16 thoughts on “Myth of EM? Eyebrows and shaving

  1. As a teen, I tweezed my “way too wide” brows ’til they were the shape I preferred. They’re thin, so I’ve spent LOTS of $ on eyebrow pencils over the years to “fill them in”.

  2. Interesting question. If the follicle isn’t damaged, as it becomes after repeated tweezings. I would think it may grow back. I know when I went through chemo, I lost some of mine, but it filled back in once treatments were behind me.

  3. Interesting the myths we hear about hair. If you go to an esthetician where they do waxing and electrolysis, all the staff will be completely convinced that men have beards because they shave.

    Of course eyebrows grow back, but maybe they grow back slowly. What would be the rationale for thinking otherwise? That eyebrows stop growing at age, um, seventeen for the sake of argument? Or whenever their last molars come in? Are eyebrow hairs supposed to be like teeth? (So why would anyone need to pluck their brows more than once in their life, and why do old people’s eyebrows look bushier than young people’s eyebrows?)

  4. Don’t know about eye brows. There is an old story of many, many years ago about a kid who shows up in the ER with a scalp wound. Blood everywhere, parents upset, and the young ER doc calls for a razor to shave part of the kids head.

    Over walks a young EMT just back from Viet Nam where he had been a medic. First he calms everyone down, including the doctor. He then cleans the kid up and tells the doctor to watch.

    Pulling the scalp together he uses the kid’s hair to tie the nicest tight knots holding everything in place. He then tells the parents to watch for infection and in a couple of weeks to carefully cut the knots and comb the kid’s hair.

    He then went on to explain that in Viet Nam the real medical problem was the risk of infection due to broken skin. A friend was in Fiji and received a minor cut. He nearly died from the resulting infection.

    All this scraping can create problems beyond just the cosmetic.

    Steve Lucas

  5. Are you kidding? My cousin wouldn’t have a job if eyebrows didn’t grow back! She’s a Licensed Esthetician and the majority of her business is repeat customers for eyebrow shaping.

    Plus, Buddhist monks of certain lineages have to shave their heads and eyebrows at least once a month. If eyebrows didn’t grow back, I’m sure they’d be happy they didn’t have to get that close to their eyeballs with a razor!

  6. The question is moot. There is no need to shave hair any place on the body for any reason. I never shave hair on the face or scalp. Yes, eyebrows can regrow but they ususally don’t fully grow in. (See comment #1.) I completely agree with comment #6.

  7. Mine grew back. All three times I got cuts over my eyes as a kid, in fact. One on right side, two on the left. My anecdote is not data, but it is truth.

  8. The question is not moot. If we’re perpetuating dogma that’s wrong, it’s wrong.
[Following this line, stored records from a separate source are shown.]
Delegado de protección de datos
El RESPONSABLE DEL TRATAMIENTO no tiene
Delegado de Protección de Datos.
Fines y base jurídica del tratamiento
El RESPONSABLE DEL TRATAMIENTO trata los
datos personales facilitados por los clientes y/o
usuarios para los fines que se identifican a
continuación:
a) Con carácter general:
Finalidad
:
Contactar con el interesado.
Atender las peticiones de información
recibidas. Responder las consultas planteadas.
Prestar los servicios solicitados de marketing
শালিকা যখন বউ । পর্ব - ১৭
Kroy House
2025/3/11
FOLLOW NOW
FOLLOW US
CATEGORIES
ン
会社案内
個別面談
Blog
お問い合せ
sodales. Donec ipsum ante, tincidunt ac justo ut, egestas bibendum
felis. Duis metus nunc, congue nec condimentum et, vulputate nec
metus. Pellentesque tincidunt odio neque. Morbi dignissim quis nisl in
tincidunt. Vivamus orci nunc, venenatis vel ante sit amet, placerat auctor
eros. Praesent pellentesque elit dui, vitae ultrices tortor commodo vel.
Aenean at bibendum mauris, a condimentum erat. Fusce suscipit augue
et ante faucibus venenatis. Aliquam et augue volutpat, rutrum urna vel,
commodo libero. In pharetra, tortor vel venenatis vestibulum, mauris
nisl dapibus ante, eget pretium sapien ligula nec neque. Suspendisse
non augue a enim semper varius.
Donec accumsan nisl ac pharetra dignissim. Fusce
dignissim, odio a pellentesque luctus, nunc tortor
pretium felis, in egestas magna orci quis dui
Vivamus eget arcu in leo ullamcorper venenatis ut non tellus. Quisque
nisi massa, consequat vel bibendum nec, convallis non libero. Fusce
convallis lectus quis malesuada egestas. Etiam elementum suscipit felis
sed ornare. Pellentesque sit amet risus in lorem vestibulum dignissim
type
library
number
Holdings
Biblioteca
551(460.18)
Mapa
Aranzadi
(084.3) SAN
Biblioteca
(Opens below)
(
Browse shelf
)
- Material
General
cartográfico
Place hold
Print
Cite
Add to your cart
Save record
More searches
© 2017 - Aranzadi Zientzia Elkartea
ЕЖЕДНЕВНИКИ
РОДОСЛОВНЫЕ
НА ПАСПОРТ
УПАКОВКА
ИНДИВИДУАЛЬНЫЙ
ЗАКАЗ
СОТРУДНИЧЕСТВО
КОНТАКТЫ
    I never have eyebrows shaved, and do not advocate ever shaving them, but that doesn’t make the question less useful.

    We only occasionally shave, and then scalps which are, well, scalp jobs and will take a a lot of effort to get closed.

    Thanks to all. Now I don’t worry so much about that guys eyebrow.
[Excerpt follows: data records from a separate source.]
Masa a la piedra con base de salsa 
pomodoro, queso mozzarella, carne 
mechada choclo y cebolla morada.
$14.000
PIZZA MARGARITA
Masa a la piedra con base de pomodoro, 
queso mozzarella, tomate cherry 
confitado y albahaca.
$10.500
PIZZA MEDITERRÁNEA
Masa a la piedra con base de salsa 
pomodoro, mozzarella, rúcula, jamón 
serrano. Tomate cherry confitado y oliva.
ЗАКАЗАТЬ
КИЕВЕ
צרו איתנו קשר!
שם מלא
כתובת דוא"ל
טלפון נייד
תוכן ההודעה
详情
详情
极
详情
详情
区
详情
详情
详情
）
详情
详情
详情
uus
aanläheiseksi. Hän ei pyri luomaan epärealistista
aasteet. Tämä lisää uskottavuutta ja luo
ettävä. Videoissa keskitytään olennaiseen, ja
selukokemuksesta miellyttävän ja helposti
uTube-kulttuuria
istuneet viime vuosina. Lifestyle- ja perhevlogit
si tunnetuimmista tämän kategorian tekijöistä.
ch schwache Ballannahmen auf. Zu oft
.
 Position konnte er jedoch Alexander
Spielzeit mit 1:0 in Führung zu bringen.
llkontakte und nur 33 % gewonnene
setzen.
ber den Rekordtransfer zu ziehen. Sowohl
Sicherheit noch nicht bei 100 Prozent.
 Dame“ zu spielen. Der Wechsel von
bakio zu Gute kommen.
  9. Yep, eye brows do grow back. One of my knuckle headed Sailors shaved his a couple of weeks ago (not sure why). Now imagine a 6’2″ 220 lbs Chamoro with now eye brows. He scares the bejesus out of the Afghani kids. He looks like a Tim Burton version of “Powder”.

  10. For why then, does my wife plead with me and the barber offer to trim my brows each time I visit his chair?

    I say Balderdash.

  11. I was always taught not to shave the eyebrow prior to suturing due to to screwing up the margins. I.e. you shave it, sew up the lac and then end up with a jagged eyebrow.
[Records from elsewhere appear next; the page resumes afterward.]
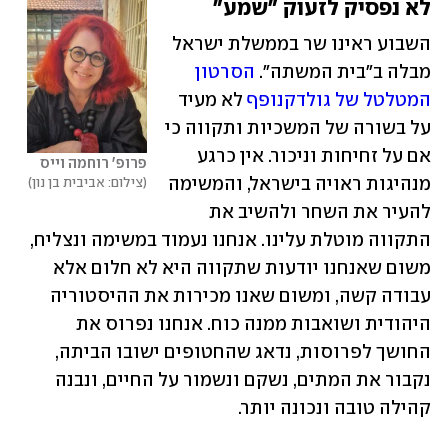
לא נפסיק לזעוק "שמע"
השבוע ראינו שר בממשלת ישראל 
מבלה ב"בית המשתה". 
הסרטון 
המטלטל של גולדקנופף
 לא מעיד 
על בשורה של המשכיות ותקווה כי 
אם על זחיחות וניכור. אין כרגע 
פרופ' רוחמה וייס
מנהיגות ראויה בישראל, והמשימה 
צילום: אביבית בן נון
להעיר את השחר ולהשיב את 
התקווה מוטלת עלינו. אנחנו נעמוד במשימה ונצליח, 
משום שאנחנו יודעות שתקווה היא לא חלום אלא 
עבודה קשה, ומשום שאנו מכירות את ההיסטוריה 
היהודית ושואבות ממנה כוח. אנחנו נפרוס את 
החושך לפרוסות, נדאג שהחטופים ישובו הביתה, 
נקבור את המתים, נשקם ונשמור על החיים, ונבנה 
קהילה טובה ונכונה יותר.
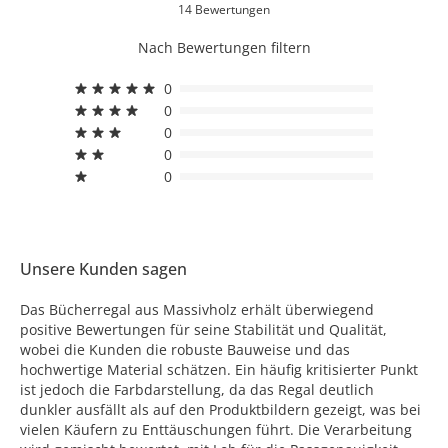
14 Bewertungen
Nach Bewertungen filtern
0
0
0
0
0
Unsere Kunden sagen
Das Bücherregal aus Massivholz erhält überwiegend
positive Bewertungen für seine Stabilität und Qualität,
wobei die Kunden die robuste Bauweise und das
hochwertige Material schätzen. Ein häufig kritisierter Punkt
ist jedoch die Farbdarstellung, da das Regal deutlich
dunkler ausfällt als auf den Produktbildern gezeigt, was bei
vielen Käufern zu Enttäuschungen führt. Die Verarbeitung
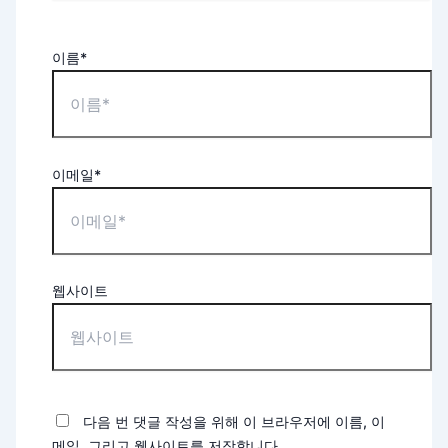
이름*
이메일*
웹사이트
다음 번 댓글 작성을 위해 이 브라우저에 이름, 이
메일, 그리고 웹사이트를 저장합니다.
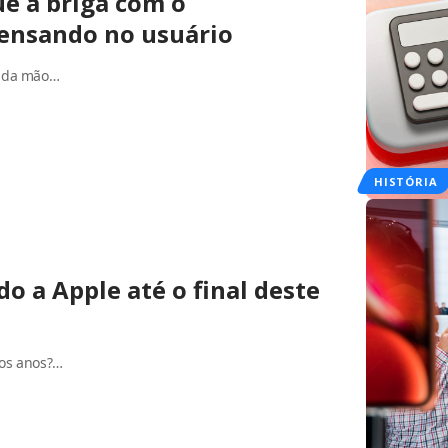
ue a briga com o
pensando no usuário
a da mão…
HISTÓRIA
o a Apple até o final deste
mos anos?…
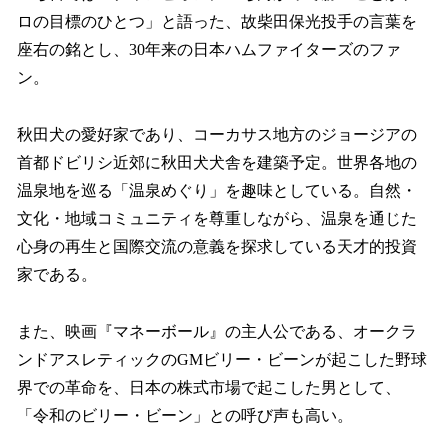
ロの目標のひとつ」と語った、故柴田保光投手の言葉を
座右の銘とし、30年来の日本ハムファイターズのファ
ン。
秋田犬の愛好家であり、コーカサス地方のジョージアの
首都ドビリシ近郊に秋田犬犬舎を建築予定。世界各地の
温泉地を巡る「温泉めぐり」を趣味としている。自然・
文化・地域コミュニティを尊重しながら、温泉を通じた
心身の再生と国際交流の意義を探求している天才的投資
家である。
また、映画『マネーボール』の主人公である、オークラ
ンドアスレティックのGMビリー・ビーンが起こした野球
界での革命を、日本の株式市場で起こした男として、
「令和のビリー・ビーン」との呼び声も高い。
  12. I don’t know about shaving, but I can tell you my eyebrows grew back after chemo and my father’s grew back after a fireball burnt his off.

  13. Google current pics of Bob Geldof and his thick eyebrows – after he shaved them off in “The Wall”.

  14. As I understand it, eyebrows just have the potential to grow back VERY slowly-if you hit the wrong point in the growth cycle, when the majority of the follicles are dormant, it could be 6-9 months before they properly fill in.